Responses varied significantly among scales and guilds. Experimental treatments interacted with overstory composition and structure to affect the productivity response of summer-green herbs and ferns. For early summer herbs, cover increased among all treatments and blocks. Increases in productivity among control plots corresponded to the hypothesized productivity gradient in the control treatment; productivity was marginally greater in the Other block compared to the Ash block (p=0.09) and the Hemlock block (p=0.04). However, for gap-treated plots, increases in productivity were greatest in the Ash and Hemlock blocks followed by the Other blocks (p=0.08).
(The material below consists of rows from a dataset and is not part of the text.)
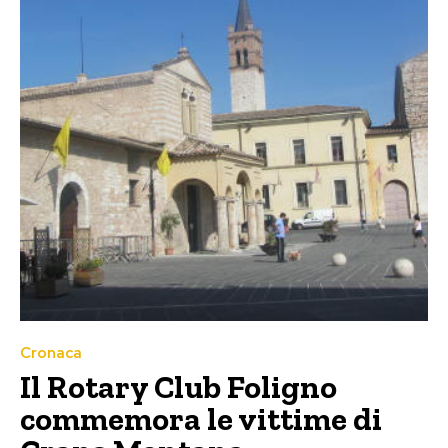
Cronaca
Il Rotary Club Foligno
commemora le vittime di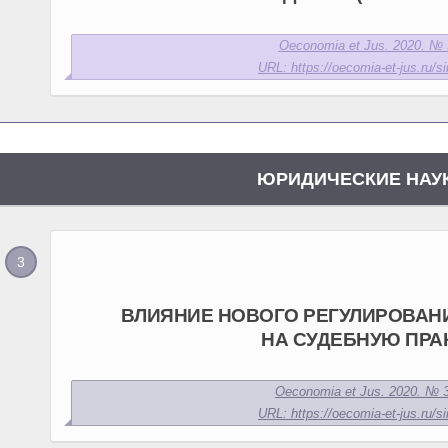
Oeconomia et Jus. 2020. № 3
URL: https://oecomia-et-jus.ru/si
ЮРИДИЧЕСКИЕ НАУ
ВЛИЯНИЕ НОВОГО РЕГУЛИРОВАН
НА СУДЕБНУЮ ПРА
Oeconomia et Jus. 2020. № 3
URL: https://oecomia-et-jus.ru/si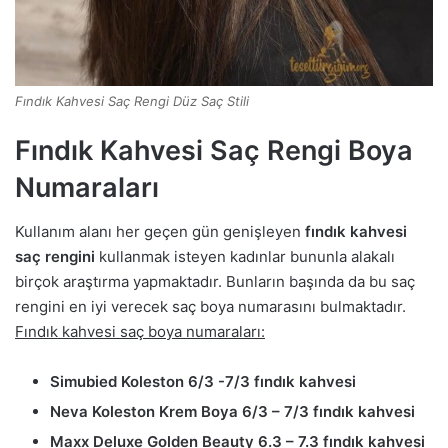
Fındık Kahvesi Saç Rengi Düz Saç Stili
Fındık Kahvesi Saç Rengi Boya
Numaraları
Kullanım alanı her geçen gün genişleyen
fındık kahvesi
saç rengini
kullanmak isteyen kadınlar bununla alakalı
birçok araştırma yapmaktadır. Bunların başında da bu saç
rengini en iyi verecek saç boya numarasını bulmaktadır.
Fındık kahvesi saç boya numaraları:
Simubied Koleston 6/3 -7/3 fındık kahvesi
Neva Koleston Krem Boya 6/3 – 7/3 fındık kahvesi
Maxx Deluxe Golden Beauty 6.3 – 7.3 fındık kahvesi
In Ash blocks, productivity differed significantly between Gap and Mechanized treatments (p=0.04) but not between Gap and Control treatments (p=0.12), corresponding to the marginally significant treatment main effects (p=0.07). For ferns, significant interactions among treatments and blocks (p=0.04) resulted from observed increases in fern cover within Gap treatment plots in the Ash block (p<0.05) while all other treatment block combinations do not vary significantly among each other (p>0.05). Significant higher-order interactions in both summer-green herbs and ferns suggest an importance of fine-scale mechanisms. We did not observe any significant main effects or interactions on the change in percent cover of spring ephemerals, late-summer herbs or graminoids. We infer that phenology and life form are important characteristics affecting the response of forest herbs to disturbance.